On the credit side of the ledger are the many hundreds of worker lives saved by the nuclear reactors. They were still the safest place on the coast that day despite the sea wall screw-up. Had the workers been working behind any of the other sea-wall screw-ups, they’d be dead.
But to allocate the full responsibility for the suffering of the evacuees at Fukushima, we need to compare it with yet another screw-up.
The other explosion
Consider the Chiba refinery fire and compare it to Fukushima. Never heard of the Chiba fire?
The same quake and tsunami which crippled the Fukushima reactors caused a massive explosive fireball at the Chiba oil refinery. It was a far more spectacular explosion than those at Fukushima, but it made our TV screens once on the evening it happened and then vanished.

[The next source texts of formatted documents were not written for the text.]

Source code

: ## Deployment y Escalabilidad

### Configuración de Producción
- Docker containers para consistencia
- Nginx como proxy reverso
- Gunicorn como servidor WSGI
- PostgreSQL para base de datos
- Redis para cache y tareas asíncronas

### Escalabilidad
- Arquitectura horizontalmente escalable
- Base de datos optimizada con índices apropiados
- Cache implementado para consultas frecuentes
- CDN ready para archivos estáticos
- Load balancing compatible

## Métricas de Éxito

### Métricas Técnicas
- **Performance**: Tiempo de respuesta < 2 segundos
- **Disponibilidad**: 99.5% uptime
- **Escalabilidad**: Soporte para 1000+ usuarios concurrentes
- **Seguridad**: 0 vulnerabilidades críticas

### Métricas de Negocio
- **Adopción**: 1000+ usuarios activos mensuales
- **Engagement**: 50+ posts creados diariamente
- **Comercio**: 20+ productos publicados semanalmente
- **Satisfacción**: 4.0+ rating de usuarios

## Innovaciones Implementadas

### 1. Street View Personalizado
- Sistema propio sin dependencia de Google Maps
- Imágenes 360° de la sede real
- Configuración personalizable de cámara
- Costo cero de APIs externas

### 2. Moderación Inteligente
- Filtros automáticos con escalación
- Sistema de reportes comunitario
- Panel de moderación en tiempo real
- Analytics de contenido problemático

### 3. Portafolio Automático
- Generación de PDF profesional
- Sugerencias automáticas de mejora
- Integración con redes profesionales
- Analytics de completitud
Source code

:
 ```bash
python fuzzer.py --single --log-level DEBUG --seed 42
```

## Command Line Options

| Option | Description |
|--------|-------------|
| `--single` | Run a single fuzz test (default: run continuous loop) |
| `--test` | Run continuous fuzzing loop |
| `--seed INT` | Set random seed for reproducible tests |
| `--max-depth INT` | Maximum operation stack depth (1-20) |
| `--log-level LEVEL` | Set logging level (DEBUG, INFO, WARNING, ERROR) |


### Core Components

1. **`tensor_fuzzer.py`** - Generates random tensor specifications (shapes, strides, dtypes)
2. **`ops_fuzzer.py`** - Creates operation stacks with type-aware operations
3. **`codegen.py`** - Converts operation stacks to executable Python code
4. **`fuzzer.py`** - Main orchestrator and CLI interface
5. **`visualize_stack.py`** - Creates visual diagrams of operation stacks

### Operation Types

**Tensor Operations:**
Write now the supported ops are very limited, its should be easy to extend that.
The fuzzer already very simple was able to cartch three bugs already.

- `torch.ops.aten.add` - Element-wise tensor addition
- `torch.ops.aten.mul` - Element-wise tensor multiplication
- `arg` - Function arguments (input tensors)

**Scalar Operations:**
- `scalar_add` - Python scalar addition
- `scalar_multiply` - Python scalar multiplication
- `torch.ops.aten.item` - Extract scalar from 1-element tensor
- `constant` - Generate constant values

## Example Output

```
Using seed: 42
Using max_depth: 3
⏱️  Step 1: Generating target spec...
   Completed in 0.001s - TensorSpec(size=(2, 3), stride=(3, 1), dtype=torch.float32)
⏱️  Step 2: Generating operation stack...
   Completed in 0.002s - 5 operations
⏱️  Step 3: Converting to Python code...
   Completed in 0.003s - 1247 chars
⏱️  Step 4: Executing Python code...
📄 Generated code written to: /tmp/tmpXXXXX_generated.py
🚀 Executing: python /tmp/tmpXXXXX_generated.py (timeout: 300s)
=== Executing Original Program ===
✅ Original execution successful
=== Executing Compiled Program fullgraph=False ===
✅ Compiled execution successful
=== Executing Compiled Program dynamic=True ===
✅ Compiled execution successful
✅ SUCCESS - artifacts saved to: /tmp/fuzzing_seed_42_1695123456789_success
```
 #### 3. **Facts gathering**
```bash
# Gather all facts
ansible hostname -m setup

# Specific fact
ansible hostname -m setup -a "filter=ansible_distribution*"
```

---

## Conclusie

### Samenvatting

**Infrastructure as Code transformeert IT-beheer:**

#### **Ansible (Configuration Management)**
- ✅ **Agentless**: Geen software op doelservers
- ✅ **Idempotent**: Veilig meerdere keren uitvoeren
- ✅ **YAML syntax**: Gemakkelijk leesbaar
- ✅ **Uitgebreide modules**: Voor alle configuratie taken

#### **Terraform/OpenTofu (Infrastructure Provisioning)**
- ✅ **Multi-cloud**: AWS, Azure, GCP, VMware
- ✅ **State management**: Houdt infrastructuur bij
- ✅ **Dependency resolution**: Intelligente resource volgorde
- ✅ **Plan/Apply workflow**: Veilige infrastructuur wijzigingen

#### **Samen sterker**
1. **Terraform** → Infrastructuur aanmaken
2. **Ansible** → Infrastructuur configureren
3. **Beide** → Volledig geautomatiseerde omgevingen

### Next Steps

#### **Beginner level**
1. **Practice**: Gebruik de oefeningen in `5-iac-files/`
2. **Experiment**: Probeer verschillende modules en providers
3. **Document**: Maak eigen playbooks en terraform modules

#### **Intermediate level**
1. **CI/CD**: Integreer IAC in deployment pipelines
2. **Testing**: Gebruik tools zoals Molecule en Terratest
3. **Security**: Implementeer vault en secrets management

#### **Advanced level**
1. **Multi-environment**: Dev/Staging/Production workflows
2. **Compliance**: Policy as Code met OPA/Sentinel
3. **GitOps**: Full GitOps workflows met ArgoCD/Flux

The heroism of the firefighters who battled for almost a fortnight to extinguish the blaze went unnoticed. The fire blanketed a vast but unmapped area with carcinogens and otherwise toxic compounds which will send a ripple of future disease and deaths through a huge area.
How big a ripple? Maybe some epidemiologist somewhere will start collecting data and crunching numbers, or maybe not. I’m pretty sure there will be, or have already been, investigations into this fire and design modifications to prevent future screw-ups. Nobody wants refinery fires.
But the event wasn’t covered by the media circus. There was no large scale evacuation. There are not 150,000 people sitting around wondering about their cancer future. There isn’t an army of people soaking up much needed resources scouring the region for carcinogenic dust from those plumes.
Without the past 50 years of anti-nuclear fear mongering, the Fukushima response could have been much more like the Chiba response and everybody would have been back rebuilding their lives long ago. Apart from the sea-wall screw-ups, the people most responsible for the ongoing suffering of Fukushima are Jim Green and his fellow fear mongerers.
The big picture
You could have Fukushima style meltdowns on an annual basis and still not come remotely close to matching the devastation of a single climate induced food shortage or cyclone. Cyclone Nargis killed 140,000 people in 2008 and the Pakistan floods of 2010 displaced 20 million and killed several thousand people and tens of thousands of animals.
These are the scale of event that drives my support for nuclear power. Nuclear has a solid track record as a low carbon very safe energy source and nothing else comes close.
To allow an event which will most likely cause no detectable increase in disease to dominate energy policy and place the planet in dire risk of further deterioration of the climate shows a profound indifference to the desperate suffering of vastly many more people than have been affected by the Fukushima screw-up.